In October 1974, Muhammad Ali attempted to regain the world heavyweight boxing championship title that was stripped from him when he refused the Vietnam draft seven years earlier. He faced the brutal, undefeated George Foreman in Zaire, Africa, the fight he had dubbed “The Rumble in The Jungle.” Only weeks before, on August 11–12, photographer Peter Angelo Simon was invited to experience the private world of one of the most famous people on the planet as he prepared mentally and physically for the biggest challenge of his life.
This two-day photo-essay includes many previously unpublished photographs and captures Ali the man, unguarded, away from the glare of the media spotlight at his Pennsylvania sanctuary. It includes a foreword by D.A. Pennebaker, the foremost chronicler of American counterculture in the 1960s, and an introduction by Peter Angelo Simon, who writes: “I shot 33 rolls in the two days. Ali said nobody had ever taken so many pictures of him. I believe these photographs reveal aspects of Ali’s fascinating character not previously seen.” Few photographers got as close to the boxer behind the legend. This extraordinary book reveals the preparation for a seminal moment in cultural and political history.

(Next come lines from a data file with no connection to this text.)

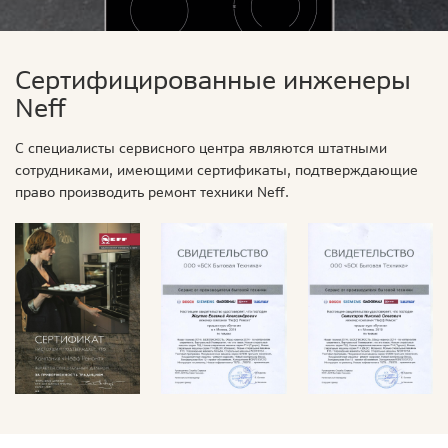
Сертифицированные инженеры
Neff
С специалисты сервисного центра являются штатными
сотрудниками, имеющими сертификаты, подтверждающие
право производить ремонт техники Neff.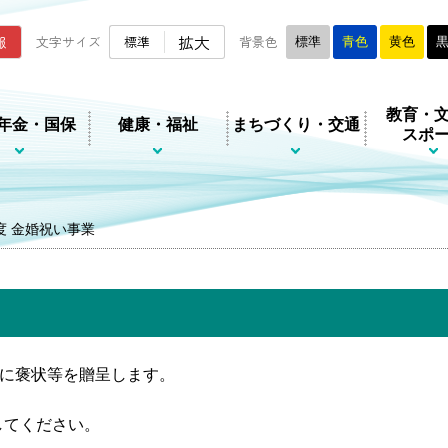
ムページ
拡大
報
文字サイズ
標準
背景色
標準
青色
黄色
教育・
年金・国保
健康・福祉
まちづくり・交通
スポ
度 金婚祝い事業
婦に褒状等を贈呈します。
してください。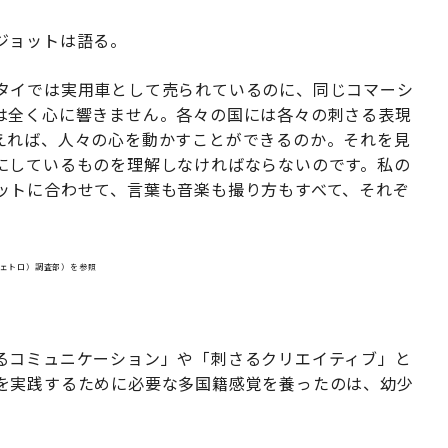
ジョットは語る。
タイでは実用車として売られているのに、同じコマーシ
は全く心に響きません。各々の国には各々の刺さる表現
えれば、人々の心を動かすことができるのか。それを見
にしているものを理解しなければならないのです。私の
ットに合わせて、言葉も音楽も撮り方もすべて、それぞ
ジェトロ）調査部）を参照
」
るコミュニケーション」や「刺さるクリエイティブ」と
を実践するために必要な多国籍感覚を養ったのは、幼少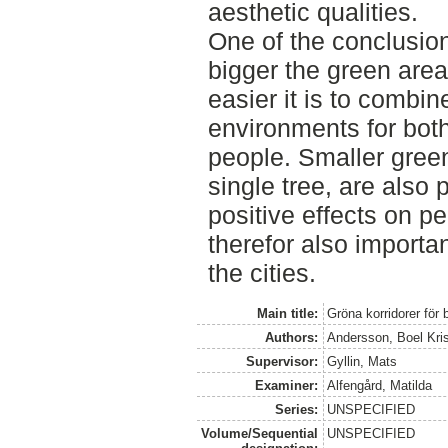
aesthetic qualities.
One of the conclusions
bigger the green area 
easier it is to combin
environments for both
people. Smaller gree
single tree, are also
positive effects on p
therefor also importa
the cities.
Main title:
Gröna korridorer för 
Authors:
Andersson, Boel Kris
Supervisor:
Gyllin, Mats
Examiner:
Alfengård, Matilda
Series:
UNSPECIFIED
Volume/Sequential
UNSPECIFIED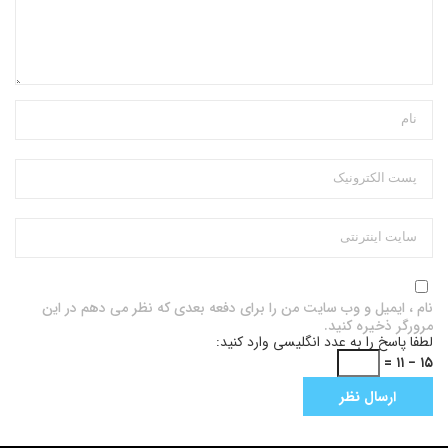
نام ، ایمیل و وب سایت من را برای دفعه بعدی که نظر می دهم در این
مرورگر ذخیره کنید.
لطفا پاسخ را به عدد انگلیسی وارد کنید:
۱۵ − ۱۱ =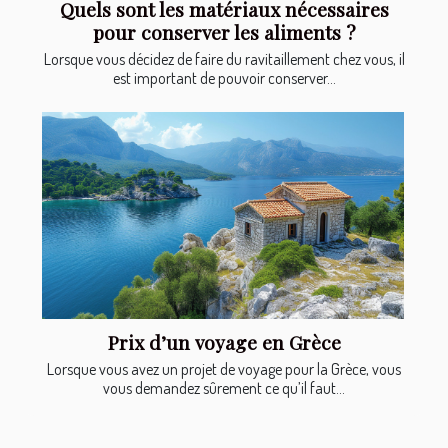
Quels sont les matériaux nécessaires
pour conserver les aliments ?
Lorsque vous décidez de faire du ravitaillement chez vous, il
est important de pouvoir conserver...
Prix d’un voyage en Grèce
Lorsque vous avez un projet de voyage pour la Grèce, vous
vous demandez sûrement ce qu’il faut...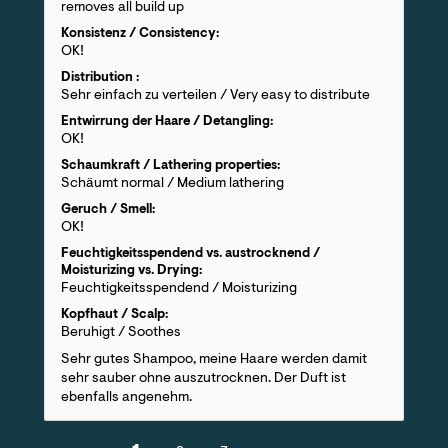
removes all build up
Konsistenz / Consistency:
OK!
Distribution :
Sehr einfach zu verteilen / Very easy to distribute
Entwirrung der Haare / Detangling:
OK!
Schaumkraft / Lathering properties:
Schäumt normal / Medium lathering
Geruch / Smell:
OK!
Feuchtigkeitsspendend vs. austrocknend /
Moisturizing vs. Drying:
Feuchtigkeitsspendend / Moisturizing
Kopfhaut / Scalp:
Beruhigt / Soothes
Sehr gutes Shampoo, meine Haare werden damit
sehr sauber ohne auszutrocknen. Der Duft ist
ebenfalls angenehm.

Peter Angelo Simon has explored many forms of photographic expression in his wide-ranging career. His work has been featured in books, advertising campaigns, corporate communication, and magazines worldwide, including the New York Times Magazine. His photographs have been exhibited in museums and galleries internationally, including the Smithsonian.
D. A. Pennebaker is an American documentary filmmaker and foremost chronicler of American counterculture in the sixties.